Data records
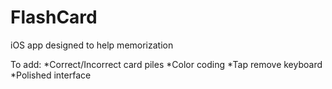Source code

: FlashCard
=========

iOS app designed to help memorization

To add:
*Correct/Incorrect card piles
*Color coding
*Tap remove keyboard
*Polished interface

Task goal
Your answer must be the records above, word for word, with no pictures.

Solution
Source code

: FlashCard
=========

iOS app designed to help memorization

To add:
*Correct/Incorrect card piles
*Color coding
*Tap remove keyboard
*Polished interface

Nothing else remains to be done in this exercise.